From February to June 2019, a four-month trial saw debate over the role of Catalan police, the transport of ballot boxes, the use of public funds and whether the conduct and intentions of voters and leaders were violent or peaceful.
Sentences: 9 to 13 years imprisonment
On October 14, 2019 the Supreme Court found all 12 defendants guilty, sentencing nine of them to prison for between 9 and 13 years.
Four were found guilty of sedition and misuse of public funds: Oriol Junqueras, sentenced to 13 years behind bars, and Jordi Turull, Raül Romeva and Dolors Bassa, each given 12-year sentences.
Five were found guilty of sedition only: Carme Forcadell, sentenced to 11.5 years, Joaquim Forn and Josep Rull, both sentenced to 10.5 years, and Jordi Sànchez and Jordi Cuixart, both sentenced to 9 years.

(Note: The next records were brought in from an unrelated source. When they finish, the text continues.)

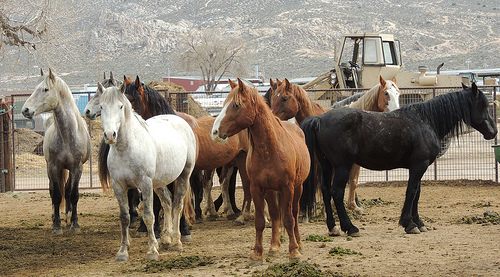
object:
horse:
[21, 68, 91, 235]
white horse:
[97, 82, 197, 259]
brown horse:
[205, 77, 314, 265]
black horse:
[300, 82, 500, 238]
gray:
[380, 68, 393, 77]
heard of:
[15, 60, 500, 268]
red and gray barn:
[159, 73, 261, 92]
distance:
[58, 39, 87, 64]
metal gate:
[7, 91, 98, 192]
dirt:
[364, 218, 378, 226]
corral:
[0, 85, 500, 277]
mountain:
[0, 10, 223, 76]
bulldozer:
[299, 27, 475, 109]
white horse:
[80, 96, 230, 230]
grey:
[72, 132, 85, 146]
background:
[0, 0, 500, 97]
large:
[7, 84, 498, 191]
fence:
[3, 84, 496, 191]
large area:
[0, 190, 500, 277]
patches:
[314, 240, 500, 277]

All nine had been held in provisional detention during the trial, while awaiting sentencing, and for between one and a half and two years prior to the hearings.

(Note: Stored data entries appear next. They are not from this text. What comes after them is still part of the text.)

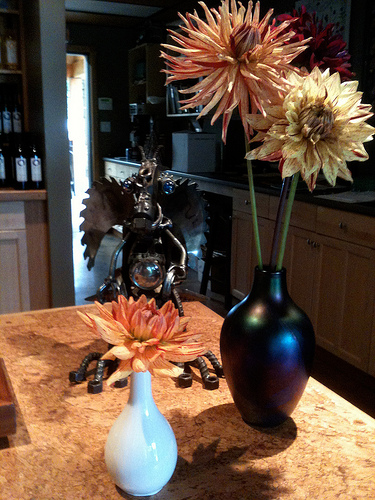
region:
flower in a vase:
[81, 307, 179, 490]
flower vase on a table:
[98, 367, 188, 497]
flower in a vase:
[270, 68, 367, 195]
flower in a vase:
[180, 12, 282, 177]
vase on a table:
[225, 235, 322, 445]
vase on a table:
[97, 372, 177, 490]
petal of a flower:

The remaining three – Carles Mundó, Santi Vila and Meritxell Borràs – were each found guilty of disobedience and handed a fine of €60,000.
The verdicts prompted a week of turmoil in Catalonia as intense protests led to nightly clashes between demonstrators and police.

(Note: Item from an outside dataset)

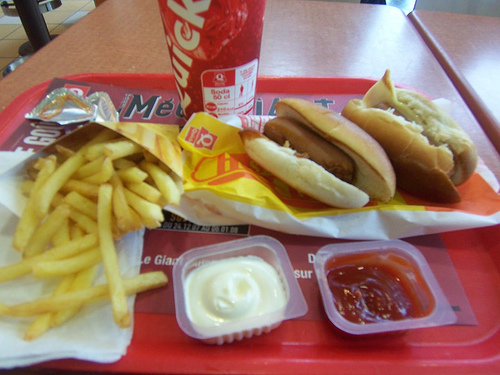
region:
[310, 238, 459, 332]
a small container of ketchup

Elections and failed attempts to get temporary regular prison leave
During their time in jail, the prisoners have remained influential figures in the political arena. Before their convictions – which including being barred from office – some of them ran in local, Catalan, Spanish and European elections, but sooner or later were removed from their posts or quit after not being able to carry out their work as normal.
After the imprisoned officials began to enjoy day leave, in July 2020, the Catalan government – which is responsible for prisons in Catalonia – granted them 'low category' status, which meant them spending only four nights a week behind bars. This was revoked by the Spanish judiciary not once, but twice, after the Catalan administration unsuccessfully attempted it again in early 2021.
Road to release: Pardon or amnesty?
Even before the verdicts were delivered, talk had already turned to possible ways out of the political crisis engulfing Catalonia and Spain.
An amnesty for anyone involved in judicial proceedings related to the referendum was the independence camp's preference, but it would require support in the Spanish Congress.
Pardons, as we have seen, are in the gift of the Spanish government, based on a law from 1870, but only affect those already sentenced – and not those in exile – causing them to be viewed as a middle-ground solution that makes neither side happy.
In September 2020, the Spanish government said it would begin considering pardons for jailed leaders, nine months after the request of lawyer Francesc Jufresa, one of many petitions for such a course of action.
The solicitor general – representing the cabinet – submitted their report on a potential pardon to the Supreme Court in March 2021. They avoided taking a side, unlike the public prosecutor, which sided against releasing the nine imprisoned politicians and activists.
The Supreme Court eventually published in May 2021 their non-binding decision to oppose the granting of pardons, citing "no evidence of remorse" on the part of the prisoners.
Nevertheless, Spanish president Pedro Sánchez announced that he would make a decision regarding pardons in accordance with the constitutional values of "concord, dialogue," and "understanding," while rejecting "revenge," in comments that were seen to point towards the granting of presidential pardons.
Despite protests from Spain's right and far right, the positive mood music from the Spanish government only got louder in the subsequent weeks and was echoed by one of the jailed leaders, Oriol Junqueras, who on June 7 said he would accept the pardons, while still maintaining that an amnesty remains the number one priority.
And so, after almost four years behind bars for their role in the 2017 independence push, the stage was set for the release of the nine leading Catalan politicians and activists.